Even that is not enough. They also want health and safety scrapped and the so-called “compensation culture” kicked into the long grass. Now they are after ownership and control of public services from the NHS to local government. You now have the grotesque spectacle, to coin that renegade Kinnock, of the NHS being forced to put out contracts to “any qualified provider” in the private sector and the same private companies subcontracting the contract back to the NHS.
Here in Coventry the trade unions have begun the campaign to put an end to this. It is a big task. On Tuesday, February 26th, the city council will vote on the budget. Preceding it will be a lobby outside the main Council House entrance. The hope is that the councillors can be pressurised not to vote for cuts. The hope is too that a broad based campaign can be built, even involving the churches and other faith groups. The hope is that the West Midlands, an area with a population bigger than Scotland, can “punch above its weight” and achieve some kind of special deal, some concessions. This will be a steep learning curve for many trade unionists and their elected reps, as hopes are dashed on the rocks of a crisis-ridden capitalism.

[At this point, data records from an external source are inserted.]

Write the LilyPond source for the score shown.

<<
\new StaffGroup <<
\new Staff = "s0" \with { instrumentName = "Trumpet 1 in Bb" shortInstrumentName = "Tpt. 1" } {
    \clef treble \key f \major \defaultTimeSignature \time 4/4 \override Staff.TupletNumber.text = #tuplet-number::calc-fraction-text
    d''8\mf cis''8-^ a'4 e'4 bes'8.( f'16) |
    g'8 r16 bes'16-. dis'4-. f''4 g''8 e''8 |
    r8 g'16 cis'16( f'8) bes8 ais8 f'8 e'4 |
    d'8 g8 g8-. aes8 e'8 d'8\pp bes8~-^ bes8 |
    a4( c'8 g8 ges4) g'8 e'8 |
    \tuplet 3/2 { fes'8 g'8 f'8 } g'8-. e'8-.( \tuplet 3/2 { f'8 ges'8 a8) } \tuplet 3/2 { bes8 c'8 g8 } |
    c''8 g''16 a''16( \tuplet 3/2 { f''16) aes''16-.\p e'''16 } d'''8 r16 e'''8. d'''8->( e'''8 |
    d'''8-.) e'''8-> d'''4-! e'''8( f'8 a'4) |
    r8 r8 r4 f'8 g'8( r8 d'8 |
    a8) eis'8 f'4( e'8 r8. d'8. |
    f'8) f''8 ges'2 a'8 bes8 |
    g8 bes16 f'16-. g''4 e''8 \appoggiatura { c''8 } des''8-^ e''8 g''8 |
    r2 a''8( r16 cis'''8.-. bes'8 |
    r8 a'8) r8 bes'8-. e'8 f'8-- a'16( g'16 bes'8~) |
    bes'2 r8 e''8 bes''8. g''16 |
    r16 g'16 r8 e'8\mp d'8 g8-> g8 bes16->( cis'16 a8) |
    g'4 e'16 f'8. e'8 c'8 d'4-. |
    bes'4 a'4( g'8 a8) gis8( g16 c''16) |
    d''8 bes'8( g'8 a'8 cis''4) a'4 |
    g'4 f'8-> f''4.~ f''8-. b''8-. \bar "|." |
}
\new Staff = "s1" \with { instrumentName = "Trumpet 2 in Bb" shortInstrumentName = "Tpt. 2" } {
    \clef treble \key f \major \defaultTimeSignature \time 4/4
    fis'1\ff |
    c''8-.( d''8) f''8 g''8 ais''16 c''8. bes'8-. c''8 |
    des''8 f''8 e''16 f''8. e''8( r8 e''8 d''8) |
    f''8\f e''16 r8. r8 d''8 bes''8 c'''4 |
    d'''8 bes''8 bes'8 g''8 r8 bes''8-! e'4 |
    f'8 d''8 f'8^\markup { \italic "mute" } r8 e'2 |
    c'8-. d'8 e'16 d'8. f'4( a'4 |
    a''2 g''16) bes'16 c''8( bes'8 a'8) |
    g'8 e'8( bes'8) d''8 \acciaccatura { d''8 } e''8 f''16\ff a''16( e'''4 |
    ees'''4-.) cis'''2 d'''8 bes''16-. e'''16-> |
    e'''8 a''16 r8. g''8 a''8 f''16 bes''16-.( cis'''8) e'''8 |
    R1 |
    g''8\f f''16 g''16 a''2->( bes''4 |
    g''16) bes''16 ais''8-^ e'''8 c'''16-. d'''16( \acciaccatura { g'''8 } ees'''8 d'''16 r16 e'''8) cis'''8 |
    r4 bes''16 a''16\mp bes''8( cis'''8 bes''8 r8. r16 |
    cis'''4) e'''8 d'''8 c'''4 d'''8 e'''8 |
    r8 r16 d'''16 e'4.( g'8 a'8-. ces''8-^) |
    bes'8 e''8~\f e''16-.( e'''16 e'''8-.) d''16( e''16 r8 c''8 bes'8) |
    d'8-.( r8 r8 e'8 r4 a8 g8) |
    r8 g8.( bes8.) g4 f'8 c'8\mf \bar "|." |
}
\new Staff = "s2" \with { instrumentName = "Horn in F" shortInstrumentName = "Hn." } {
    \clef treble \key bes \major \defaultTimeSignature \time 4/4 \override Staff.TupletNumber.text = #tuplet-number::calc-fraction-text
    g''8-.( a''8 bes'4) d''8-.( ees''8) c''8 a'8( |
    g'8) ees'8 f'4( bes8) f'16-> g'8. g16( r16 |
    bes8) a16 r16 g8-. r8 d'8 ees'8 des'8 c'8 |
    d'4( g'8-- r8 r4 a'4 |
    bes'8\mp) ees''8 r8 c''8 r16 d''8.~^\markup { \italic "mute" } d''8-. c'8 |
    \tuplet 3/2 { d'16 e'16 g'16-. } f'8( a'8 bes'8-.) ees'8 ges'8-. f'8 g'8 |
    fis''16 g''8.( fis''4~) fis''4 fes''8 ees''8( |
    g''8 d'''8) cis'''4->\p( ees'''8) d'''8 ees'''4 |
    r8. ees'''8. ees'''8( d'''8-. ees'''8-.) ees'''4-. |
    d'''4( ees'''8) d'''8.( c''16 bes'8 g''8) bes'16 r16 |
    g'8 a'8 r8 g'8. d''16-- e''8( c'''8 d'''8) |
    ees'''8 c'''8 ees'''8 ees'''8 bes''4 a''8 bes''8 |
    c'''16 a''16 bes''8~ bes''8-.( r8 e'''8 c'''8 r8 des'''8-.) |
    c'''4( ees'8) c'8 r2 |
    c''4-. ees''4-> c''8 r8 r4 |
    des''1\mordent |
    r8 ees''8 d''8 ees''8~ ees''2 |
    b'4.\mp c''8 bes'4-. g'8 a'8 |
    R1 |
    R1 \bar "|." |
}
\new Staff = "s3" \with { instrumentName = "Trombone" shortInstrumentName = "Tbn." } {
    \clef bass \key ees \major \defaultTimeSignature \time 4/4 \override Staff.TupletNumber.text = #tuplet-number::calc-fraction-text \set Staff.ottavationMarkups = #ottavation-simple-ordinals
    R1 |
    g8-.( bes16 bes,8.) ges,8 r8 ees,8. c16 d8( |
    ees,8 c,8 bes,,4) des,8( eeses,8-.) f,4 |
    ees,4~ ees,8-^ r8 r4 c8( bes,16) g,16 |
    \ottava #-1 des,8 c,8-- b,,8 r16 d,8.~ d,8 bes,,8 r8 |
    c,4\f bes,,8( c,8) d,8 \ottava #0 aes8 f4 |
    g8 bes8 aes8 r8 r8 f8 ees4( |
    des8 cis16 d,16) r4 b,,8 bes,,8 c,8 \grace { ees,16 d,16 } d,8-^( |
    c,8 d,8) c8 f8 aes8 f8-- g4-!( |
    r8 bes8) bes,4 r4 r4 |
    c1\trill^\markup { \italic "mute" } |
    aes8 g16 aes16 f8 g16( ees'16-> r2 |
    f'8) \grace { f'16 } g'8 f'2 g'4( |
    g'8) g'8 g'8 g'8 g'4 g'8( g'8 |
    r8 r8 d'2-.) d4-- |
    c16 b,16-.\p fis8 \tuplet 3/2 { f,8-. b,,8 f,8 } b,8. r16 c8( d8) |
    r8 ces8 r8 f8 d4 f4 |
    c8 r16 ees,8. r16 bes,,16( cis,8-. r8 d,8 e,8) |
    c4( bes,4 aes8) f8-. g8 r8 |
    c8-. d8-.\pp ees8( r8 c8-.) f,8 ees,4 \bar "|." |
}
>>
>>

These cuts are not being imposed by the government out of some kind of whim because they are malicious or “ideological”. We know that a government with at least 22 millionaires in the Cabinet understands absolutely nothing about the effects that the cuts are having on the lives of working class people. But even if there were a government of engineers, brick layers and postal workers, the end result would be the same if they tried to resolve the crisis within the confines of capitalism.
Under capitalism the political agenda is driven by the needs of capitalism, and in the case of Britain by the needs of finance capital. The bond markets say jump and the government of any persuasion can only ask how high. Ed Miliband dreams of something that has never existed nor never will – a “responsible capitalism.” Capitalism exists to provide profits for the few, not jobs or services for the many.
That is why the fight back to defend local services and jobs has to have a political dimension. It has to convince those who work for and deliver council services, as well as service users in the various communities, that the cuts can only be fought by fighting against a capitalist system in crisis that demands that cuts be carried out. That is not an easy task yet it is a necessary one. That is why this battle will be a steep learning curve and all ideas in our movement will be put to the test.
The task of Marxists is to work with, fight with and go through these experiences with workers in struggle. We have to earn the right to fight for socialism, even as we try to fight for reforms to stop these cuts. Let the battle commence.